Paris museum passes 7 million visitors
The Louvre Museum in Paris hit record attendance figures of around 7.3
million during 2005. The visitor numbers were boosted by soirees for young
people, successful exhibitions, and Dan Browns bestselling 'Da Vinci Code',
which features a murder in the famous art museum.
The 2005 visitor numbers compare with 6.7 million in 2004, says administrator
Dider Selles. Selles said Dan Brown's mystical thriller "The Da Vinci
Code" was in part responsible for drawing fans to the Louvre, though likely
"not in gigantic proportions." Some travel companies offer Da Vinci
code tours that make stops at the Louvre.
Other factors boosting attendance were Friday night soirees that are free for
those aged under 26, and exhibits including a show on Romanesque art from
France, which drew 205,000 visitors, and a retrospective on the Romantic painter
Anne-Louis Girodet, which brought in 150,000 people. More galleries have also
been opened to the public, with only 13% of the Louvre's rooms now closed,
compared with 25% in 2001.
About one-fourth of everyone who visits Paris makes a stop at the Louvre,
Selles says. One-third of Louvre visitors are French, and Americans are next, at
about 18-20 percent.
Further boost in visitors expected
While the book of the "Da Vinci Code" may have attracted some extra
visitors to the museum, more dramatic results are expected after spring 2006,
when a movie based on the novel is released. The movie stars Tom Hanks and
Audrey Tautou, and was shot partly in the Louvre, where the curator is
discovered murdered. The Louvre is one of the locations being considered for the
film's European premiere.
"There is perhaps a 'Da Vinci Code' effect, but in my opinion it will be
truly stronger when the film comes out," Selles said in a telephone
interview with Associated Press.
Tourism inspired by books has generally been more associated with more
literary figures than Dan Brown, and usually occurs where a particular location
or area is strongly associated with authors born in the location and who set
their novels there. An example is the Yorkshire (England) village of Haworth,
which has built a tourism industry based on the Bronte novels dating from the
1860s and 1870s (Barnard, 2002). Tetley and Bramwell (2002) also examine the
features of Haworth's literary landscape that enable visitors to experience its
literary connections during visits.
Dan Brown's impact comes from the sheer numbers of readers his books have
attracted. Before the Brown phenomenon, perhaps the best-known tourist impact of
a modern book (and later film), was that of Alex Garland's 1997 novel "The
Beach," set on a pristine Thai beach and telling the story of a backpacker
weary of overrun tourist spots in Thailand. Written as a satirical critique of
backpacker culture, the book and the following film starring Leo diCaprio helped
attract increasing numbers of low-budget travellers to the beaches of Thailand.

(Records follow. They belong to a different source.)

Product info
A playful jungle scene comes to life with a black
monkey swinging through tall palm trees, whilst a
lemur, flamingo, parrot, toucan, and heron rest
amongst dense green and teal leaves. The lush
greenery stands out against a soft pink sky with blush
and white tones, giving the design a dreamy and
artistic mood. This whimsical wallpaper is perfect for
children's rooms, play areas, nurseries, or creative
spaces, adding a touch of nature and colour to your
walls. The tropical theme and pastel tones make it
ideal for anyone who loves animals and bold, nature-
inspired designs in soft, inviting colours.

It is somewhat ironic that a book which satirized backpackers and depicted a
utopia in disintegration, became cult reading among the young travellers it
depicted and may have accelerated the growing impact of tourism on the
environment and culture of Thailand's coasts. The shooting of the film of The
Beach also aroused controversy when the pristine Maya beach, located in a
national park on Phi Phi Lae island in southern Thailand, was transformed into a
stereotype of a 'tropical island beach' on Garland's imaginary island (Cohen,
2005), causing lasting change.
"Movies have always played a major role in promoting destinations"
said Thai tourism official Seree Wangpaichitr when 'The Beach' was filmed.
"In spite of controversies regarding portrayal of facts of fiction, movies
create images that stay in people's minds."
One such image from the 'Da Vinci Code', that of the Louvre curator lying
with arms and legs outstretched and a five-pointed star drawn on his chest in
blood, may help the Louvre break visitor records again in 2006.